長年つき合ってきて始めてみたその表情は危うくて脆くて、驚くほどに魅惑的だった。
その動揺を隠すように軽薄に笑って、いつもの答えを返す。
「好きだよ、だ−い好きさ」
「あはは、嘘つき」
楽しげに笑って数歩先にいたイタリアはこちらに歩み寄る。
ゆっくりと近づくイタリアの口に浮かべられた微笑。幼い少女のようで妖艶なる美女のようなそれについごくりと喉をならす。
一体どこでそんな笑い方を覚えたのか?
「兄ちゃんは嘘つきだね」
「・・嘘じゃないよ」
「その言葉も嘘」
目の前まできたイタリアは首にかけられたネクタイをひっぱり俺の唇を引き寄せ、自らのと重ねた。
そしてゆっくりと離す。
「何が愛の国?嘘ばっかりついてさ」
「・・・」
「酷いよ、貴方は。
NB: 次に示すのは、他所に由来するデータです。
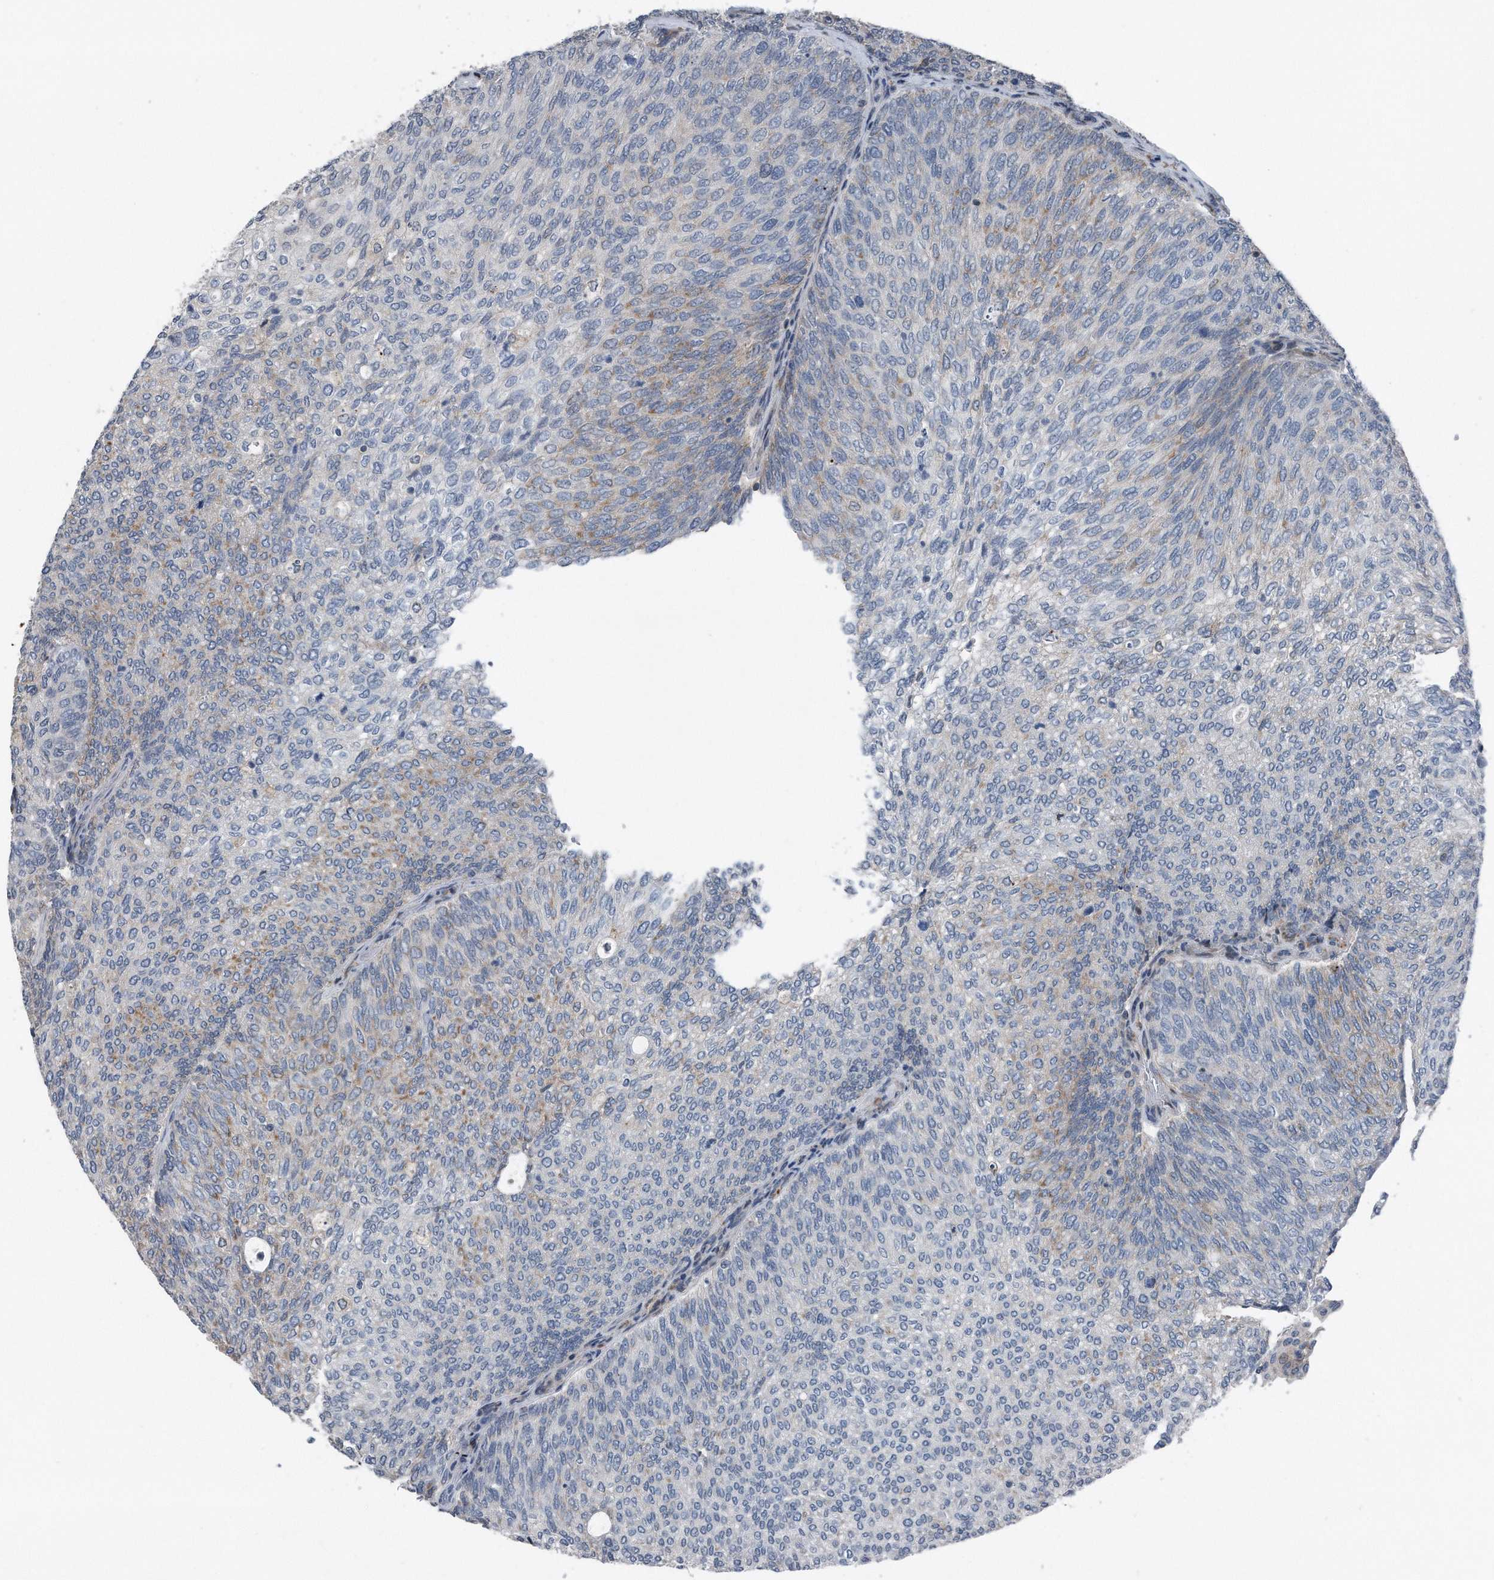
{"staining": {"intensity": "weak", "quantity": "<25%", "location": "cytoplasmic/membranous"}, "tissue": "urothelial cancer", "cell_type": "Tumor cells", "image_type": "cancer", "snomed": [{"axis": "morphology", "description": "Urothelial carcinoma, Low grade"}, {"axis": "topography", "description": "Urinary bladder"}], "caption": "This is a micrograph of immunohistochemistry staining of urothelial cancer, which shows no staining in tumor cells. (Stains: DAB immunohistochemistry (IHC) with hematoxylin counter stain, Microscopy: brightfield microscopy at high magnification).", "gene": "DST", "patient": {"sex": "female", "age": 79}}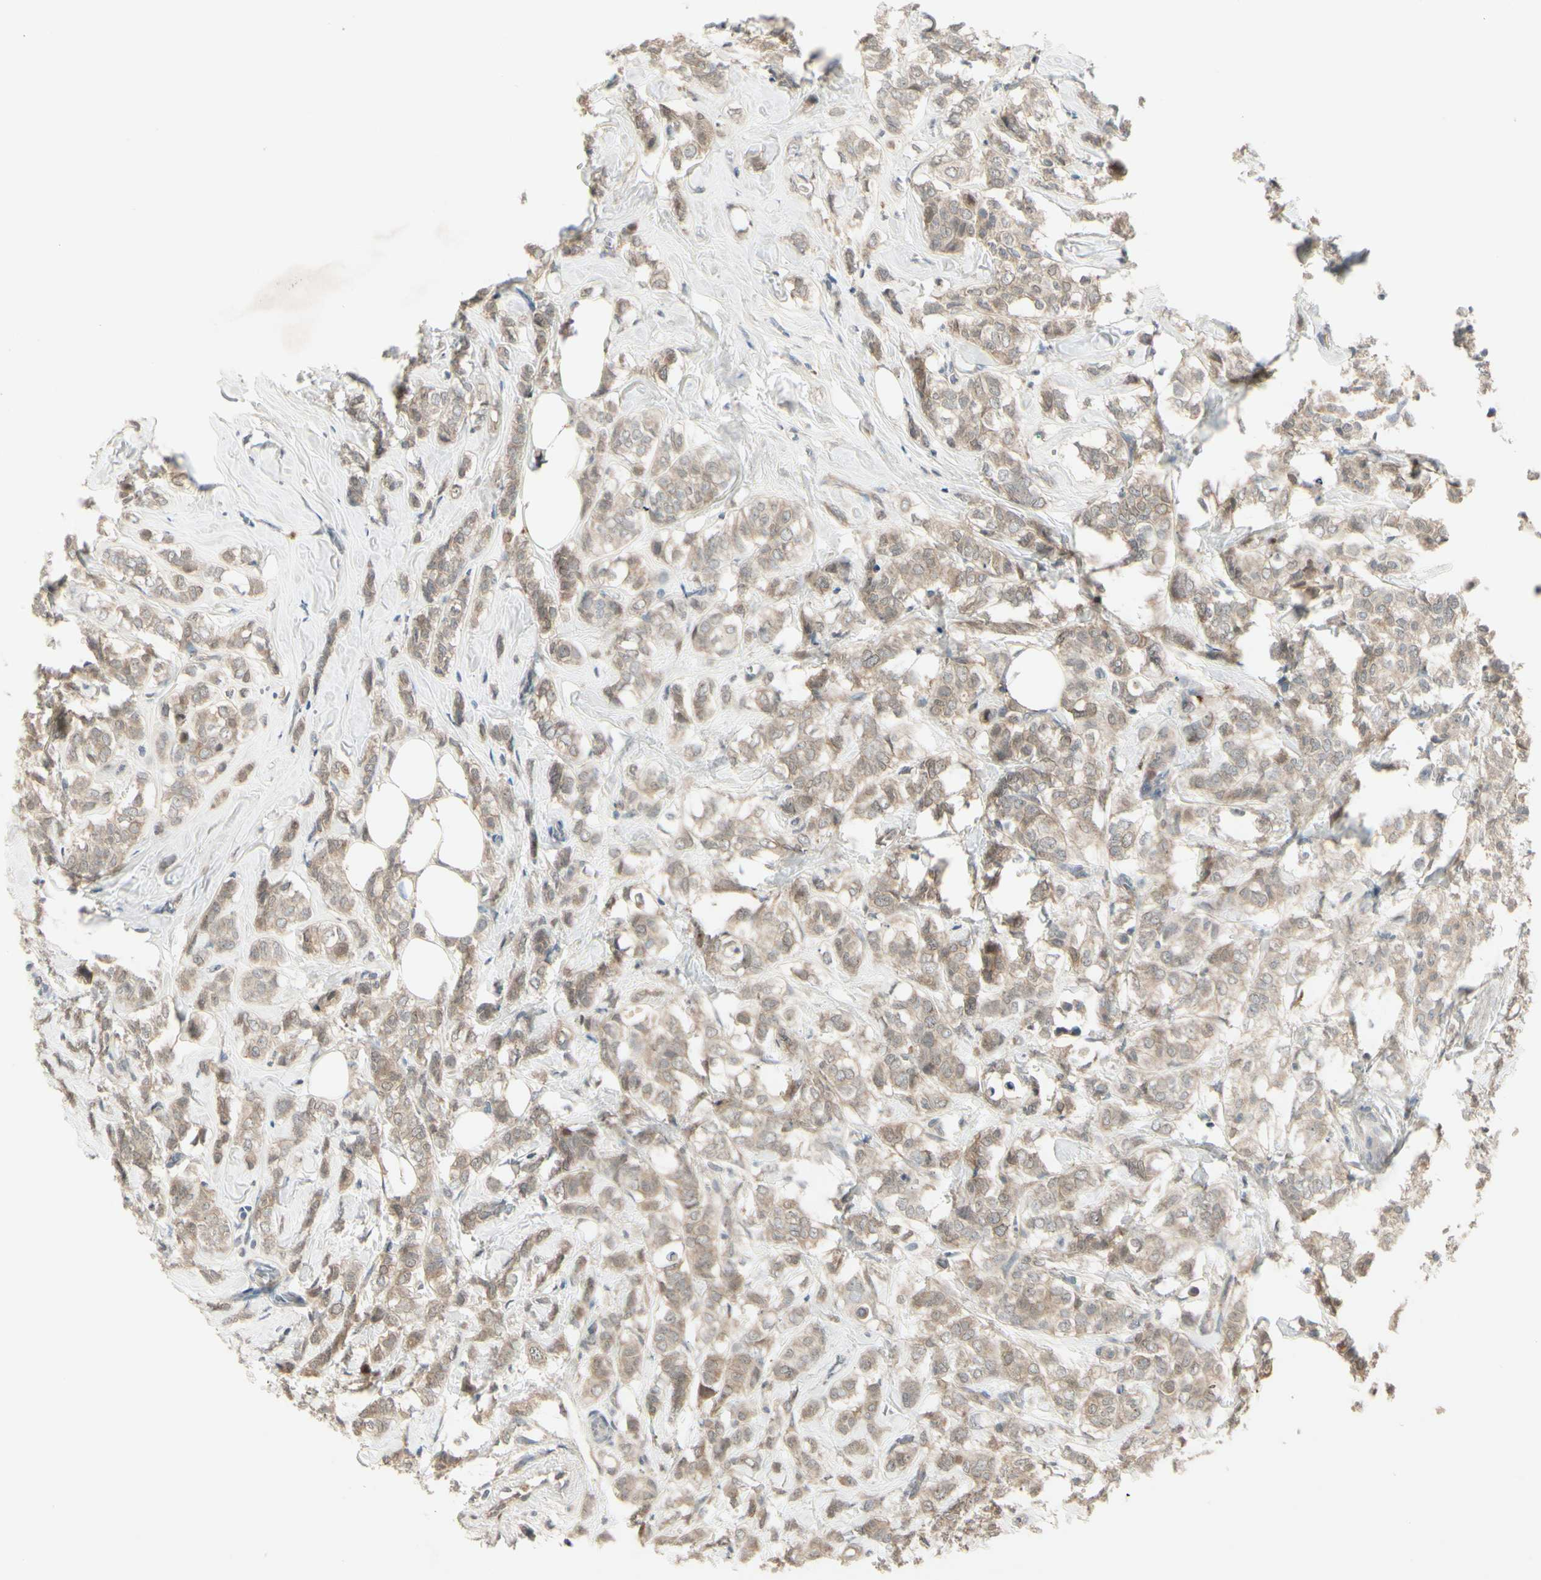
{"staining": {"intensity": "weak", "quantity": ">75%", "location": "cytoplasmic/membranous"}, "tissue": "breast cancer", "cell_type": "Tumor cells", "image_type": "cancer", "snomed": [{"axis": "morphology", "description": "Lobular carcinoma"}, {"axis": "topography", "description": "Breast"}], "caption": "Breast lobular carcinoma tissue demonstrates weak cytoplasmic/membranous staining in about >75% of tumor cells", "gene": "FHDC1", "patient": {"sex": "female", "age": 60}}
誰も愛してないんだ」
数センチ先のイタリアは先の表情の上に涙を流していた。そのきっと何より美しいだろう滴は頬を伝い、地に落ちた。
その様子はとても欲情的で、神聖なものだった。
涙を拭おうと伸ばした手を払いのけられる。
「俺は待ってたのに・・」
「・・イタリア」
「ciao」
走り去るイタリアの先には不思議そうな表情を浮かべたドイツが立っていた。
そしておれはまた大事なものを失った。